(Records from a data source)
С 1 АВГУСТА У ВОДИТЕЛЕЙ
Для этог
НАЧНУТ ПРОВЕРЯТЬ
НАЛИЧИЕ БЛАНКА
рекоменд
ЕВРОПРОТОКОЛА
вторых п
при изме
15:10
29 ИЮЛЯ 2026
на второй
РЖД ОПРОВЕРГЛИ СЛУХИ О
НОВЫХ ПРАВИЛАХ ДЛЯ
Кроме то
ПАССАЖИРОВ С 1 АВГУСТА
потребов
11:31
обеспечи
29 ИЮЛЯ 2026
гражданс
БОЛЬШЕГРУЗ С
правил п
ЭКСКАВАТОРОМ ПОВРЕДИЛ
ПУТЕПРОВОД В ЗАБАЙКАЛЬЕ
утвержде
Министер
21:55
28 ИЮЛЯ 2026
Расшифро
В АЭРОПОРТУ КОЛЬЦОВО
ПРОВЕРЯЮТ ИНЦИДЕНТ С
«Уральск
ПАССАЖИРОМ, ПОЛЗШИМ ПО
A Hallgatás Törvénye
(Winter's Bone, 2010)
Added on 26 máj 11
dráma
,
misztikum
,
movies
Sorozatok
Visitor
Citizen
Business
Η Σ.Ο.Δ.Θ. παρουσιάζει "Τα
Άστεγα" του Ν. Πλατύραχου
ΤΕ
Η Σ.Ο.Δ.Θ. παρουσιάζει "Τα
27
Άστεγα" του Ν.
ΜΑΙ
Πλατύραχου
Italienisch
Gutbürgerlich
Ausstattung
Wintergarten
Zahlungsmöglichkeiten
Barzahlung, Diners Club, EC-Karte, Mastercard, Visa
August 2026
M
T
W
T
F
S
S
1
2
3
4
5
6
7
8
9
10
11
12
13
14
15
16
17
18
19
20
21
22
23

* WORK INSTRUCTIONS:
Show a copy of each line from the records above in which the string "АВГУСТА" occurs.

* ANSWER SECTION:
С 1 АВГУСТА У ВОДИТЕЛЕЙ
ПАССАЖИРОВ С 1 АВГУСТА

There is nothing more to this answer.